**Given problem:**
Format the material as a Markdown table with the columns Row and Line, starting at the line that contains "genus: Cortaderia" and ending at the line that contains "family: Rhacophoridae", both included. Number each line in the Row column and leave out blank lines.

Entries drawn from a collection:
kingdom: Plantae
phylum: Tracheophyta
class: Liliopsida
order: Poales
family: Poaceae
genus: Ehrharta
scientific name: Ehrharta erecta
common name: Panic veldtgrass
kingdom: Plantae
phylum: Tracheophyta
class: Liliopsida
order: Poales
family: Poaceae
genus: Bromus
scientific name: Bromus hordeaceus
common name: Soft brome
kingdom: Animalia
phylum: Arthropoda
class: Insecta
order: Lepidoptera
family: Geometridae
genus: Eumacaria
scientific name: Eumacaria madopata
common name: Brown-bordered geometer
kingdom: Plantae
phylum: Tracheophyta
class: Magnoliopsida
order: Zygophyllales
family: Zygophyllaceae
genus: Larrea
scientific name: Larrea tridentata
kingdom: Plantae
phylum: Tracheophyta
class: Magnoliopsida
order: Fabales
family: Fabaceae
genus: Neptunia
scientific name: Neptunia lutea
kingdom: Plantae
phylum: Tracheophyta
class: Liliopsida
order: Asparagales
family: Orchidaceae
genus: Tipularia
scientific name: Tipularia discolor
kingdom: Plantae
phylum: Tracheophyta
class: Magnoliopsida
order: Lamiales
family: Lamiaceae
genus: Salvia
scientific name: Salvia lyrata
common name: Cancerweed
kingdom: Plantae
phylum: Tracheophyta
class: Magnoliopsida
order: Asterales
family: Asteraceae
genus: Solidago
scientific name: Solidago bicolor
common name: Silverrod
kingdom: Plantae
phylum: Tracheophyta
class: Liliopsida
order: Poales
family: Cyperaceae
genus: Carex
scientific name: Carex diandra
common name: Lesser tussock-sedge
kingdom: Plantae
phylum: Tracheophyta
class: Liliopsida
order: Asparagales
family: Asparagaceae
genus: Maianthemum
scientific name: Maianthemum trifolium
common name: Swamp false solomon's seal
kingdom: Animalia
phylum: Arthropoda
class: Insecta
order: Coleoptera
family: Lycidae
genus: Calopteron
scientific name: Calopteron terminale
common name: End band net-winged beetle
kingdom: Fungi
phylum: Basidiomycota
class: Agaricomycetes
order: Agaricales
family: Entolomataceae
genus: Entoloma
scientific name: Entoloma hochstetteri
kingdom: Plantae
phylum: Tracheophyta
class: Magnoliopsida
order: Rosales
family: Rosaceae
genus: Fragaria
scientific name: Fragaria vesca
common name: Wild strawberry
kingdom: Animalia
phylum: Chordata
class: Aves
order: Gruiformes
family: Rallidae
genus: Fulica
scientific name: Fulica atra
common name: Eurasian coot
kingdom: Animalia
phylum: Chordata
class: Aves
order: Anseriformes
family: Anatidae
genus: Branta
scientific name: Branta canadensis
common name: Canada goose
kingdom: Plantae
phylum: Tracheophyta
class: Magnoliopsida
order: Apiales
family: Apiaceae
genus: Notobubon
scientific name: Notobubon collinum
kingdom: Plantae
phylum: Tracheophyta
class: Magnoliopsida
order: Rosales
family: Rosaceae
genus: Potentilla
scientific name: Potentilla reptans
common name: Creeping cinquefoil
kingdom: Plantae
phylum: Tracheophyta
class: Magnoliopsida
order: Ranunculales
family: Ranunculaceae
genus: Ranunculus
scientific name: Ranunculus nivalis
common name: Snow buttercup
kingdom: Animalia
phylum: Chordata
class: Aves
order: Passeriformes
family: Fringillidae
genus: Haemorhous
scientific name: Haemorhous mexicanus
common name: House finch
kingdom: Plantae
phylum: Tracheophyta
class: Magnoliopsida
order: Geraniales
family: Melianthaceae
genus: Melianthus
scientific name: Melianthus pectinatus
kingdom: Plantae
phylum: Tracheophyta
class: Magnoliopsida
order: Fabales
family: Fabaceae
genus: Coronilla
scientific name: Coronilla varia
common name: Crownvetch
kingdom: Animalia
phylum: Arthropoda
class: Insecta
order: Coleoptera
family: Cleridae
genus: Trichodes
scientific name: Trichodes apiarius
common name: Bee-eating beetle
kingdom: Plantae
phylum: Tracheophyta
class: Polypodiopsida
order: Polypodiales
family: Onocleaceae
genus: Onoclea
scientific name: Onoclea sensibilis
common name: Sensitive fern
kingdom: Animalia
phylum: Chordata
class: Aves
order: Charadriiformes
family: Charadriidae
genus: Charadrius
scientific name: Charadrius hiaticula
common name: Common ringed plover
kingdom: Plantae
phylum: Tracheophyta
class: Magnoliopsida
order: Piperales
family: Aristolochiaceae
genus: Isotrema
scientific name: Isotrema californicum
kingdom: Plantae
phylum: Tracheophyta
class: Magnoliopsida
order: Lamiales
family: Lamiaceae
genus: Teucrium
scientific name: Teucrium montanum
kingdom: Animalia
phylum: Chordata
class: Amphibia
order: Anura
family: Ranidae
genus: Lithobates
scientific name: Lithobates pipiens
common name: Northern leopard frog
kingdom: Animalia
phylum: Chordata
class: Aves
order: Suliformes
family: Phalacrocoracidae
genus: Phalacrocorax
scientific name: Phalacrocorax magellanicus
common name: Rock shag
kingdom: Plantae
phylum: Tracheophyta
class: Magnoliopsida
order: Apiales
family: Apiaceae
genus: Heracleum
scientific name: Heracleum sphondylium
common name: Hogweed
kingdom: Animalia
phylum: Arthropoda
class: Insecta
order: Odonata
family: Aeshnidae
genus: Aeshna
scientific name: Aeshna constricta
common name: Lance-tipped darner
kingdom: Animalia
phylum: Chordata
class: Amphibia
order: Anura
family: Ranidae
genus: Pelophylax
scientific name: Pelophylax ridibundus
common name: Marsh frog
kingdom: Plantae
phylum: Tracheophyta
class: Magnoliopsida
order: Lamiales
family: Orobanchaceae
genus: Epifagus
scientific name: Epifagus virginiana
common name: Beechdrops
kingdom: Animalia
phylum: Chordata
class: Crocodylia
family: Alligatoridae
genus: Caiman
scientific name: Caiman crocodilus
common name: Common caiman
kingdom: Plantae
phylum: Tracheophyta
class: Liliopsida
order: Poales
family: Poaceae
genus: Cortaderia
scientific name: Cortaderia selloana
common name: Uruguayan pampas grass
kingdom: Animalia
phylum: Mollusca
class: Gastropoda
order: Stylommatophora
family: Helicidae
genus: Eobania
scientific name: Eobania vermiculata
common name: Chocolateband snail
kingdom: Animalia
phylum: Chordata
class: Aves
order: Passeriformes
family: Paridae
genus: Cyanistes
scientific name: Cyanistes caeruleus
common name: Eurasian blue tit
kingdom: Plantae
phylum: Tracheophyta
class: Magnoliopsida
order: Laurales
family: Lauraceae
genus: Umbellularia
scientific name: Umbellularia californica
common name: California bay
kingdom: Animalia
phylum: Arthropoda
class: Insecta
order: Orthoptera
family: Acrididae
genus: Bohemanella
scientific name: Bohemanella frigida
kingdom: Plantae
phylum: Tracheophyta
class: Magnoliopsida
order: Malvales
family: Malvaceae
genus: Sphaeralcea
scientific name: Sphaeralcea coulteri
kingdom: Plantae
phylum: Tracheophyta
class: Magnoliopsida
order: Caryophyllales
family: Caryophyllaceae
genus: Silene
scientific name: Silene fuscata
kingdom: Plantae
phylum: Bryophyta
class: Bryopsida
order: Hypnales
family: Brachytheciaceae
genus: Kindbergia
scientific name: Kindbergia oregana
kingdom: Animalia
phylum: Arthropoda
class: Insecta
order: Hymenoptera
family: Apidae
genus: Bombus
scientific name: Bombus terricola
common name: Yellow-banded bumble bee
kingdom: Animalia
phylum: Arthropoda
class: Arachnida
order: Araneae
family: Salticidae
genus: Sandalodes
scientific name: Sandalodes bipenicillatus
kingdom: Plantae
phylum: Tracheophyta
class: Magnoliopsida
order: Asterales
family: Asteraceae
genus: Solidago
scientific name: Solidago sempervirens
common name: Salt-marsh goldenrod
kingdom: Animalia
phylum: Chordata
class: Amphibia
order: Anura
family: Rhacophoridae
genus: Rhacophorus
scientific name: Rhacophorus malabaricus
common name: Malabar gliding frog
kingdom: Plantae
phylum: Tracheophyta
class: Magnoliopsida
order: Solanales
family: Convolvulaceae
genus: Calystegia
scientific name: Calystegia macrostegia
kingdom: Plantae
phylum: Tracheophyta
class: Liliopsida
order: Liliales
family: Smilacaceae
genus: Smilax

**Answer to this exercise:**
| Row | Line |
|---|---|
| 1 | genus: Cortaderia |
| 2 | scientific name: Cortaderia selloana |
| 3 | common name: Uruguayan pampas grass |
| 4 | kingdom: Animalia |
| 5 | phylum: Mollusca |
| 6 | class: Gastropoda |
| 7 | order: Stylommatophora |
| 8 | family: Helicidae |
| 9 | genus: Eobania |
| 10 | scientific name: Eobania vermiculata |
| 11 | common name: Chocolateband snail |
| 12 | kingdom: Animalia |
| 13 | phylum: Chordata |
| 14 | class: Aves |
| 15 | order: Passeriformes |
| 16 | family: Paridae |
| 17 | genus: Cyanistes |
| 18 | scientific name: Cyanistes caeruleus |
| 19 | common name: Eurasian blue tit |
| 20 | kingdom: Plantae |
| 21 | phylum: Tracheophyta |
| 22 | class: Magnoliopsida |
| 23 | order: Laurales |
| 24 | family: Lauraceae |
| 25 | genus: Umbellularia |
| 26 | scientific name: Umbellularia californica |
| 27 | common name: California bay |
| 28 | kingdom: Animalia |
| 29 | phylum: Arthropoda |
| 30 | class: Insecta |
| 31 | order: Orthoptera |
| 32 | family: Acrididae |
| 33 | genus: Bohemanella |
| 34 | scientific name: Bohemanella frigida |
| 35 | kingdom: Plantae |
| 36 | phylum: Tracheophyta |
| 37 | class: Magnoliopsida |
| 38 | order: Malvales |
| 39 | family: Malvaceae |
| 40 | genus: Sphaeralcea |
| 41 | scientific name: Sphaeralcea coulteri |
| 42 | kingdom: Plantae |
| 43 | phylum: Tracheophyta |
| 44 | class: Magnoliopsida |
| 45 | order: Caryophyllales |
| 46 | family: Caryophyllaceae |
| 47 | genus: Silene |
| 48 | scientific name: Silene fuscata |
| 49 | kingdom: Plantae |
| 50 | phylum: Bryophyta |
| 51 | class: Bryopsida |
| 52 | order: Hypnales |
| 53 | family: Brachytheciaceae |
| 54 | genus: Kindbergia |
| 55 | scientific name: Kindbergia oregana |
| 56 | kingdom: Animalia |
| 57 | phylum: Arthropoda |
| 58 | class: Insecta |
| 59 | order: Hymenoptera |
| 60 | family: Apidae |
| 61 | genus: Bombus |
| 62 | scientific name: Bombus terricola |
| 63 | common name: Yellow-banded bumble bee |
| 64 | kingdom: Animalia |
| 65 | phylum: Arthropoda |
| 66 | class: Arachnida |
| 67 | order: Araneae |
| 68 | family: Salticidae |
| 69 | genus: Sandalodes |
| 70 | scientific name: Sandalodes bipenicillatus |
| 71 | kingdom: Plantae |
| 72 | phylum: Tracheophyta |
| 73 | class: Magnoliopsida |
| 74 | order: Asterales |
| 75 | family: Asteraceae |
| 76 | genus: Solidago |
| 77 | scientific name: Solidago sempervirens |
| 78 | common name: Salt-marsh goldenrod |
| 79 | kingdom: Animalia |
| 80 | phylum: Chordata |
| 81 | class: Amphibia |
| 82 | order: Anura |
| 83 | family: Rhacophoridae |